Xenia Hausner
Counter Model
Reading the experiences of the models was a pleasure of a very particular kind. Probably once the texts are published no one will ever appear for a portrait sitting again.
I read how I force people into vises, squash them behind table-tops, refuse to speak with them, dismember them into components, fail to perceive them as individuals. I take up my work like a silent Gulag guard, remote and monomaniac.
Yet it´s all untrue. We enjoy cordial human interaction and are often deeply involved in conversation that I have to set the brush aside. All my sitters are fed, warmed, chauffeured, they tell their troubles and I tell mine. We take lengthy breaks, eat dainty morsels, important calls are put through (stock prices, yesterday´s box-office, cookery instructions for neglected latch-key kids). We just have a great time. We listen to music; there too I´m putty in their hands. Only in cases of the most serious incompatibility do I ask for mercy. They obviously don´t know what terrible power they have over me, in what dependency on their moods and appointment books I live. If I am described as the mistress of events, in truth I am their slave.

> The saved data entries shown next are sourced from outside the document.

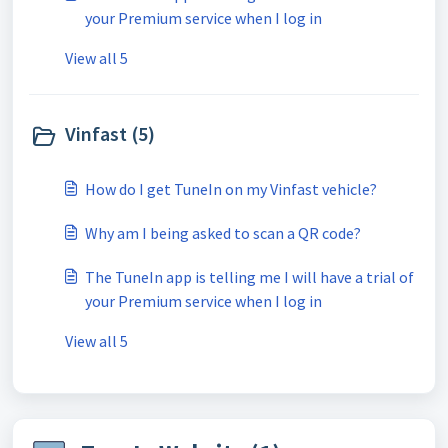
your Premium service when I log in
View all 5
Vinfast (5)
How do I get TuneIn on my Vinfast vehicle?
Why am I being asked to scan a QR code?
The TuneIn app is telling me I will have a trial of
your Premium service when I log in
View all 5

Yes, when painting I do dismember the person into individual parts, but not so as to ignore him or her as a whole. Indeed, the one thing I aim for is to capture the person´s essential wholeness. It is striking that the sitters experience obsessive work on one detail as a degradation from subject to object, as an injury. This is a mistake. The sitter determines the shape of the process, an paints alongside me. The grumblings of emotional volcanoes, the psychological imbalances are both particularly alluring and real risk factors, since the sittings can occasionally degenerate into a kind of Strindbergian dance of death. Conversely, in the case of narcissistic personalities I may have to paint certain prominent sections of the picture secretly, then covering them up, because a conspicuously spotted lilac sofa or an intensely checkered jacket, which I paint with the same pleasure and dedication as the bridge of a nose, seems to the sitters to outshine them, leading to extreme ill humor. It´s a problem I know from the theater.

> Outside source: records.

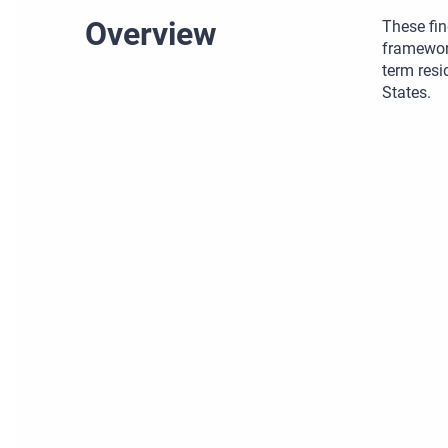
Overview
These fin
framework
term resi
States.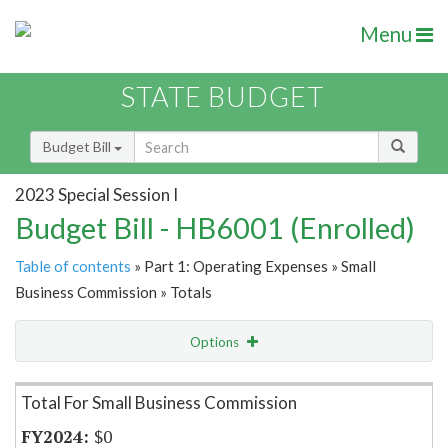
Menu
STATE BUDGET
Budget Bill
2023 Special Session I
Budget Bill - HB6001 (Enrolled)
Table of contents
» Part 1: Operating Expenses » Small
Business Commission » Totals
Options
Item Lookup
Total For Small Business Commission
$0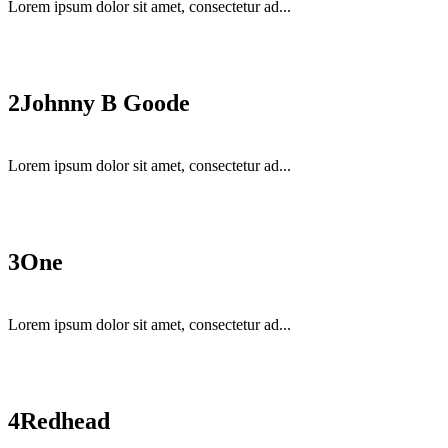
Lorem ipsum dolor sit amet, consectetur ad...
2
Johnny B Goode
Lorem ipsum dolor sit amet, consectetur ad...
3
One
Lorem ipsum dolor sit amet, consectetur ad...
4
Redhead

Yes, I have a preconceived idea – and I have to, otherwise I would never decide on a particular motif – but it can be altered, in fact it begs to be altered. If everything were settled beforehand and only had to be “implemented”, painting would no longer interest me. The work with the model is what gives the picture its unexpected turn. In the course of a sitting, people show more of themselves than they want to, especially when they get tired; then their defenses and self-discipline weaken, and they at last fall into their habitual postures. I follow the changing of the points, surprised and open-minded. Curiously I wonder where the journey will lead.
I usually already know the people I paint. I memorize their typical postures, the expressions of their faces, a particular movement – I have within me a kind of automatic observation mechanism, a deformation professionnelle. This becomes fascinating when I paint theater people: there´s a meeting of professionally deformed observers. They watch me just as closely as I watch them. They are conscious of the means at their disposal, and catching them in an unpretended, authentic state is difficult. Peymann, for example, refused to the very end to follow the progress of which really means he wanted to artificially preserve his naivetè and to outwit himself. The converse case is the three youthful and naïve convenience store clerks, who looked at their picture every day, yet would never have been able to stand any differently.
Wieland Schmied is a right to speak of the mise en scène of human interaction. From my perspective, the reference to the theater applies more to the outward working methods in the studio: carefully chosen décor, lighting, familiarity with technology, and so on. But if I hadn´t worked in the theater, the same material would probably still have painted its way out of me, and with the same rituals. Again and again I read that my paintings is theatrical. Agreed, if the conclusion is drawn that everything which happens between human beings is necessarily theatrical.
What I really loved about my time in the theater was the great wealth of distinctive faces, and the relationships, grown organically over time, with artists whose sympathy when their head is shifted for the third time just touches my heart. They see how I whirl about in front of the picture, and sense from my expression that something bad is going on. They suffer with me because they know the situation from their own experience. When the session is over and they see from the corner of their eye that everything is ruined, they are not disconcerted but merely make a brief, private calculation of how many extra hours I am now going to keep them from their own work. They show solidarity. Cozy in the nest of their faithfulness, in fear of loss (the model disappearing into the blue) doesn´t haunt me so fiercely, and together with them the journey can continue on its unregulated way.
Later the painter reads wonderfully complimentary interpretations of what she wants. Yes, it´s all true – her pictures are, among other things, commentaries on, analyses of the Zeitgeist. But what does she really want? She wants the red bulge of an armchair with the cyclamen-colored curve of a hip, against a pea-green wall interrupted by a yellow edge. That´s her fun zone.